Document excerpt START

Ranges 1:n (vs slices)

Deferred because you can use

for i in @(seq $n) {
  echo $i
}

This gives you strings but that's OK for now. We don't yet have a "fast" for loop.

Notes:

  • Oil slices don't have a "step" argument. Justification:
    • R only has start:end, it doesn't have start:end:step
    • Julia has start:step:end!
    • I don't think the step is so useful that it has to be first class syntax. In other words, Python's syntax is optimized for a rare case -- e.g. a[::2].
  • Python has slices, but it doesn't have a range syntax. You have to write range(0, n).
  • A syntactic difference between slices and ranges: slice endpoints can be implicit, like a[:n] and a[3:].

Appendices

Oil vs. Tea

  • Tea: truthiness of Str* is a problem. Nul, etc.

Document excerpt END
Supplied records START

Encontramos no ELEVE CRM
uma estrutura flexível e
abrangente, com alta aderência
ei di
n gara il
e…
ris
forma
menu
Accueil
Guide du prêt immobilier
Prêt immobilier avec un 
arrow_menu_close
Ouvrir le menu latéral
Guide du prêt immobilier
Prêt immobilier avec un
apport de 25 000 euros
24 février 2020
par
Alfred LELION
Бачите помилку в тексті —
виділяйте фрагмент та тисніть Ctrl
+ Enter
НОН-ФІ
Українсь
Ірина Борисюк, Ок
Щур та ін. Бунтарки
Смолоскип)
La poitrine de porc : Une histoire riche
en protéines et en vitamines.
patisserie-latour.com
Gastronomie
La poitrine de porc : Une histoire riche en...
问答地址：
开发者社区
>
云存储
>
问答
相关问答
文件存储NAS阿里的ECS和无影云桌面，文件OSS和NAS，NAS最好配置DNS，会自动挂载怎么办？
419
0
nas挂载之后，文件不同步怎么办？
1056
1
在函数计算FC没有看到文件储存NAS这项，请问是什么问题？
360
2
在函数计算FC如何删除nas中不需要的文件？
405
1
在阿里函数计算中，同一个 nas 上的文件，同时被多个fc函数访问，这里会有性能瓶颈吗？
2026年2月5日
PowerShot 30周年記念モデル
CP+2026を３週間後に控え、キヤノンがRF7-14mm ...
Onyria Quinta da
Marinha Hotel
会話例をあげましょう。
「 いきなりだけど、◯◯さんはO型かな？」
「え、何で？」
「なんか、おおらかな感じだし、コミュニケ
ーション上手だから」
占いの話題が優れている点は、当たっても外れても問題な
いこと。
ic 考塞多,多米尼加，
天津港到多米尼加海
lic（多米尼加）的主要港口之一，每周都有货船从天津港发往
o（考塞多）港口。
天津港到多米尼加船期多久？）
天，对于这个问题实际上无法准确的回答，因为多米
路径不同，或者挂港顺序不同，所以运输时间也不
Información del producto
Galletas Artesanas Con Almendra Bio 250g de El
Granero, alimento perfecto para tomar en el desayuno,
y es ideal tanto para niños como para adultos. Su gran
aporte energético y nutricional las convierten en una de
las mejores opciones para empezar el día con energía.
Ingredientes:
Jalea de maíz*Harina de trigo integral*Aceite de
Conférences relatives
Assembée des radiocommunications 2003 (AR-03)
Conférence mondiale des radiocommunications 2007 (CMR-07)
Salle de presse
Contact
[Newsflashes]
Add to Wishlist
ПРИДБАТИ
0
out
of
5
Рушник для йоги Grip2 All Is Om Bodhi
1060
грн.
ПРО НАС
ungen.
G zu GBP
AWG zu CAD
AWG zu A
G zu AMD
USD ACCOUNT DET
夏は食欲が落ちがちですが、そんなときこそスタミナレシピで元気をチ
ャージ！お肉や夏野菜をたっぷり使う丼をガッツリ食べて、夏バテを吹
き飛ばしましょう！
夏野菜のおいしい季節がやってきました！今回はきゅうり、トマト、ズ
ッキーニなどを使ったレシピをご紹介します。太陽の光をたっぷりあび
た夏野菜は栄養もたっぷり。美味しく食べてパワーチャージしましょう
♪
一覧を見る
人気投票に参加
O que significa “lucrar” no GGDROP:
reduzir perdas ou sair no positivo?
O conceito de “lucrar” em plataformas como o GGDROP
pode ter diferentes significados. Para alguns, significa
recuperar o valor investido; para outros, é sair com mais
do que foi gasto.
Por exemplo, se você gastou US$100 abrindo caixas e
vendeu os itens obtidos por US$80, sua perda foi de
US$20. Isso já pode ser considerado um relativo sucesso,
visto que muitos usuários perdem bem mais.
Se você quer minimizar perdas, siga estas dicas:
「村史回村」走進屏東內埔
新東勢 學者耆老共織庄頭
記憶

Supplied records END

### Work item A
List the programming languages named in the bulleted notes about slices in the text on ranges and slices.
### Work item B
Write the next part of the notes on ranges and slices, continuing after their final line.

### Output A
Oil, R, Julia, Python

### Output B
    • if (mystr) vs if (len(mystr))
    • though I think strings should be non-nullable value types? They are slices.
    • they start off as the empty slice
  • Coercsions of strings to numbers
    • 42 and 3.14 and 1e100

Implementation Notes

  • Limitation:
    • Start with Str, StrArray, and AssocArray data model
    • Then add int, float, bool, null (for JSON)
    • Then add fuly recursive data model (depends on FC)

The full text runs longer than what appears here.